Laryngoscope. 2020 Apr 23;:
Authors: Aragón-Benedí C, Visiedo-Sánchez S, Pascual-Bellosta A, Ortega-Lucea S, Fernández-Liesa R, Martínez-Ubieto J, Research Group in Anesthesia, Resuscitation AND Perioperative Medicine of Aragón Health Research Institute (IIS Aragón)
Abstract
Microlaryngeal surgery (ML) is a short procedure that requires a deep neuromuscular blockade to provide optimum surgical conditions. Succinylcholine is a relaxant widely used but involves numerous complications. One valid alternative is rocuronium, with a specific antagonist, sugammadex. The primary objective was to assess the surgical conditions in ML according to the relaxant. The secondary objectives were to assess intubation conditions and intraoperative and immediate postoperative adverse events.
STUDY DESIGN: Prospective randomized study.
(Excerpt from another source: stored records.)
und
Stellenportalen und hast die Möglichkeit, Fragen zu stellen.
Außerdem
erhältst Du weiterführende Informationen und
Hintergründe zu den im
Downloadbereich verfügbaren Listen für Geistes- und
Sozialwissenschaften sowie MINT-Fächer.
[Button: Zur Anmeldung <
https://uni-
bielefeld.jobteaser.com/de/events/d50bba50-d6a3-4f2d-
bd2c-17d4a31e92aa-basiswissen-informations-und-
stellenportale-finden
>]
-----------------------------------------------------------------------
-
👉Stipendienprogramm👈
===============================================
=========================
METHODS: This was a prospective study of patients scheduled for ML randomized into two groups according to relaxant. Neuromuscular blockade was recorded after administration and during ML surgery. Surgical conditions were assessed using the ML Rating Scale, intubation conditions, remifentanil doses, intraoperative complications, surgery time, emergence time, and complications in the postanesthesia care unit.
RESULTS: Two hundred five patients were included (rocuronium = 103, succinylcholine = 102). Train-of-four values were higher for rocuronium, though the otorhinolaryngology surgical conditions were significantly better in that group (rocuronium = 5.54 ± 1.39 points; succinylcholine = 9.13 ± 1.99 points). Intubation conditions were similar in both groups. Remifentanil doses were higher for succinylcholine (P < .001) (rocuronium = 0.102 ± 0.05 μg/kg/min; succinylcholine = 0.201 ± 0.05 μg/kg/min). There were no differences in the duration of surgery, but the time to awakening was significantly longer for succinylcholine (rocuronium = 3.82 ± 1.38 minutes, succinylcholine = 9.18 ± 2.04 minutes, P < .001).
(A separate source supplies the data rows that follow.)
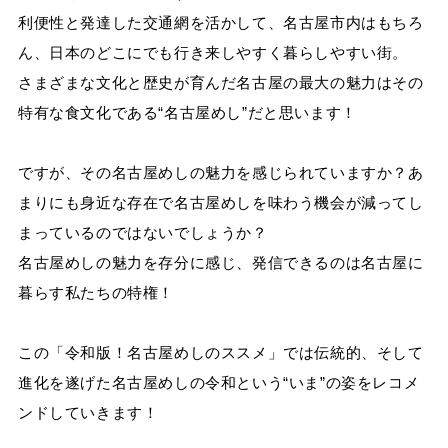
利便性と発達した交通網を活かして、名古屋市内はもちろ
ん、日本のどこにでも行き来しやすく暮らしやすい街。
さまざまな文化と歴史が育んだ名古屋の最大の魅力はその
特有な食文化である“名古屋めし”だと思います！
ですが、その名古屋めしの魅力を感じられていますか？あ
まりにも身近な存在で名古屋めしを味わう機会が減ってし
まっているのではないでしょうか？
名古屋めしの魅力を存分に感じ、発信できるのは名古屋に
暮らす私たちの特権！
この「令和版！名古屋めしのススメ」では伝統的、そして
進化を遂げた名古屋めしの令和という“いま”の姿をレコメ
ンドしていきます！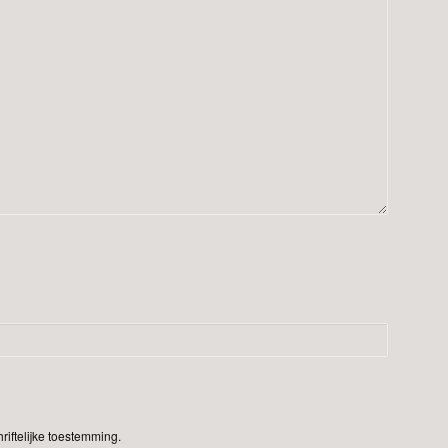
iftelijke toestemming.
CONCLUSIONS: Rocuronium provides better surgical conditions and allows for the use of lower doses of remifentanil as compared to succinylcholine and cisatracurium in ML. This makes it possible to decrease the time to awakening and the complications associated with high doses of remifentanil.
LEVEL OF EVIDENCE: 1b Laryngoscope, 2020.